Hoy la cofradía de la Amargura se reúne en torno a su titular, que es Cristo, vestido del blancor de la Eucaristía, amarrado en el candor de su Silencio. Hoy, en San Juan de la Palma, en cuyos muros cabe la presencia y la ausencia de los que son y los que fueron hermanos de la del Desprecio de Herodes, se apreciará la falta de una de esas figuras que, tiempo atrás, comenzaron a modelarla a imagen y semejanza de ese sueño del Silencio Blanco que en 1911 transformó para siempre la estampa de sus Domingos de Ramos.

No pasaron más de veintipocos años cuando nació, de los Ortiz y de los Díaz, una niña a la que cristianaron en San Bernardo porque la iglesia de San Juan estaba huérfana, vacía, llena de obras de arte y con dos retablos vacíos: los que en el Sagrario ocupaban el Señor y la Virgen con San Juan. Rocío dio sin embargo los primeros pasos y los últimos en la calle Feria, y a la esquina con la calle Viriato confluían sus sentimientos y su corazón para desempeñar el mejor cargo que Rocío Ortiz podía desempeñar: el de mujer amargurista, decidida y responsable, sabia y experimentada porque había bebido en las fuentes de un amor sin medidas y sin horas, un amor que transmitió a sus sobrinos, y de éstos a sus sobrinos nietos pasó el ejemplo de la tía Rocío, a la que veías sentada en su discreto lugar para la misa, detrás de otro de esos pilares mudéjares que han tenido por puntales a tantos abnegados sanjuanistas.
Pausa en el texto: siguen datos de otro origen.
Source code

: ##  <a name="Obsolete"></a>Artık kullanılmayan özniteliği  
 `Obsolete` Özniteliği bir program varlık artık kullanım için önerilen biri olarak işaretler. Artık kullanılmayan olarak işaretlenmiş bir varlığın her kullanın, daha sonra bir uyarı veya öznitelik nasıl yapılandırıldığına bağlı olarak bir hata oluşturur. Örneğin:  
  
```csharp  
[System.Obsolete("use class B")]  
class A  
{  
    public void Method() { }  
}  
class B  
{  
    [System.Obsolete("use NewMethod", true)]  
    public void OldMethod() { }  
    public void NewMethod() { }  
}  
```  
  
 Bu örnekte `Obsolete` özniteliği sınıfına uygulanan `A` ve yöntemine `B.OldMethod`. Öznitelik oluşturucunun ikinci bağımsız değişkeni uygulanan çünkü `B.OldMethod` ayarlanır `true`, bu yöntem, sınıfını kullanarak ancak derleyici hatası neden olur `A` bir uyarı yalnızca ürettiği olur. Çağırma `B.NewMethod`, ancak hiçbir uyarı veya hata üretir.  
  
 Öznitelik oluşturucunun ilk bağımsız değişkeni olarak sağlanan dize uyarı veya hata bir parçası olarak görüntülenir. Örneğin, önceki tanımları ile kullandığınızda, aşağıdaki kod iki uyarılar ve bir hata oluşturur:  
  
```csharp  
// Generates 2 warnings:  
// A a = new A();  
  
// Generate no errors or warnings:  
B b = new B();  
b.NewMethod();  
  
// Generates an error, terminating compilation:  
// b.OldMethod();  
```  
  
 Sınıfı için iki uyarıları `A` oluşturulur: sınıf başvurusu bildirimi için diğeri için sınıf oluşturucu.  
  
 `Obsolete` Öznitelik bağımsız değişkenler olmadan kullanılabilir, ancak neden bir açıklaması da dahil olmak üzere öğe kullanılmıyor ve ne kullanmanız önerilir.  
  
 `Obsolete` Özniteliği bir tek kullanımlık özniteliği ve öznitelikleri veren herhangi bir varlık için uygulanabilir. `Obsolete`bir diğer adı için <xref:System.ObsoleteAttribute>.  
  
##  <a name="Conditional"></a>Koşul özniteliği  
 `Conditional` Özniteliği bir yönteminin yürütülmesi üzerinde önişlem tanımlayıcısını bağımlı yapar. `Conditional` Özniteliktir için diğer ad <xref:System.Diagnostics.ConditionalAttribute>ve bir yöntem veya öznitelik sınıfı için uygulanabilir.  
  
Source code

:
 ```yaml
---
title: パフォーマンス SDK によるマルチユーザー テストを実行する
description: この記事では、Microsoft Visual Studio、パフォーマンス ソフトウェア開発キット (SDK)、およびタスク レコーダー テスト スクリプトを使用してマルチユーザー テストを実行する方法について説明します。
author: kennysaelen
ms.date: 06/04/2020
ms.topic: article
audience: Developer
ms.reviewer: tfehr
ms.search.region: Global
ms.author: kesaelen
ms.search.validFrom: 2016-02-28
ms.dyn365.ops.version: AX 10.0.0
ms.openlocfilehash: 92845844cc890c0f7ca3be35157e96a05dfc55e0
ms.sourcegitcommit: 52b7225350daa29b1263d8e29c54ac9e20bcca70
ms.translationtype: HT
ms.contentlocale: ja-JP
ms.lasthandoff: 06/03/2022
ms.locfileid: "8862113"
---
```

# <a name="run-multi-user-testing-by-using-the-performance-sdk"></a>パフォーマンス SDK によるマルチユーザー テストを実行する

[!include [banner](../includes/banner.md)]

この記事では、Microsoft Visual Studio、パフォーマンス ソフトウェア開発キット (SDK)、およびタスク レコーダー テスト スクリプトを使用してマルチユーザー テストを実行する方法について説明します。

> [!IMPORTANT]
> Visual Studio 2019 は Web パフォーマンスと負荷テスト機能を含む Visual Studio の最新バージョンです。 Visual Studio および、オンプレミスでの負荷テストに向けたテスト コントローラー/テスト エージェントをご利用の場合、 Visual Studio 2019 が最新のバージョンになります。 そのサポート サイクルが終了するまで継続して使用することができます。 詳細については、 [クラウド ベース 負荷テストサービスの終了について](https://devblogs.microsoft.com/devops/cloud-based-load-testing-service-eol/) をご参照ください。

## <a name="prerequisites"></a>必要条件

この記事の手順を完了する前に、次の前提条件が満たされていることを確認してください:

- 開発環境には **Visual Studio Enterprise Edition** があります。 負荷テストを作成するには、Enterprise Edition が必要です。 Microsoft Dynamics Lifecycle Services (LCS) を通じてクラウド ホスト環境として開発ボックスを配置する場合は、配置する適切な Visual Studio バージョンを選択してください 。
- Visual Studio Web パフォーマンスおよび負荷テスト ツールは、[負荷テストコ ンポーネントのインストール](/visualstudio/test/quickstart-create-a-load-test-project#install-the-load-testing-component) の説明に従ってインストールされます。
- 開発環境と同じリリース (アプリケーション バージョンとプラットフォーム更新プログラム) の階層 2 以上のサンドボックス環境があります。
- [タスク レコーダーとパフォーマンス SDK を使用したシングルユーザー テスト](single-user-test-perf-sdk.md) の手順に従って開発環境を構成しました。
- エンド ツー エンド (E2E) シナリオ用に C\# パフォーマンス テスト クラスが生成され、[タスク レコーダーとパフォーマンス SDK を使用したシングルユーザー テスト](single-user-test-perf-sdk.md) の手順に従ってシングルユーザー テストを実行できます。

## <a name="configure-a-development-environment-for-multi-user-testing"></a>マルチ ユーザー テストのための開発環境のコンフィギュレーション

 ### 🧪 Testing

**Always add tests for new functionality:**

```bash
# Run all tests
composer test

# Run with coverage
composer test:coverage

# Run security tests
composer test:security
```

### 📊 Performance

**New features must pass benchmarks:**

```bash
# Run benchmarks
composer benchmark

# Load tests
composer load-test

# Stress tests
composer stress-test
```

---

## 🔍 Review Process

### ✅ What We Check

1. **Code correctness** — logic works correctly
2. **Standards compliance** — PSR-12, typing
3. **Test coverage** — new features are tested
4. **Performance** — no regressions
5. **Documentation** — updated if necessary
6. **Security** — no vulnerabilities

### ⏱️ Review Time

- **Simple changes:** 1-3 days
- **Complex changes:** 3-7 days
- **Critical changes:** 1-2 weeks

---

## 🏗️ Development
Los que conocimos a Rocío, veinte años atrás, aprendimos a reconocer en su mirada y en sus gestos, en su andar acompañado por su inseparable bastón de los últimos tiempos, el dominio tranquilo de quien conoce lo que ama, y porque ama no puede más que servir, y en el servir tiene el reconocimiento de su autoridad. El título de Camarera de Honor, que completó una trayectoria en la que tuvieron quizás el mismo peso las responsabilidades ostentadas sin más juramento que la fidelidad a su familia, fue la rúbrica final, la cercanía más alta, la emoción más hermosa que Rocío podía ostentar. Cuando, de repente, Rocío comenzó a distanciar sus venidas a San Juan de la Palma en la última enfermedad, el vacío de su ausencia se hacía notar especialmente. La vi la última vez y me eché a sus manos. No quise quedarme sin la firmeza de sus manos entre las mías, aquellas que me apretaron los dedos firmemente cuando pasé por primera vez vestido de nazareno blanco por la calle Sierpes junto a sus sillas.

Hoy suena estruendosamente el Silencio de Rocío. Y en ese Silencio la añoramos y buscamos en el recuerdo. Su rostro se confunde en la masa rocalla del canasto de Nuestro Padre Jesús, en la plata repujada de flores y de frutos de los respiraderos de la Amargura. Ella es un brillo más, un restallar de la luz del Domingo de Ramos que no se apaga. Y los que tuvimos la suerte de verla brillar abrimos hoy los ojos grandemente al destello feliz de su memoria. Descanse en paz.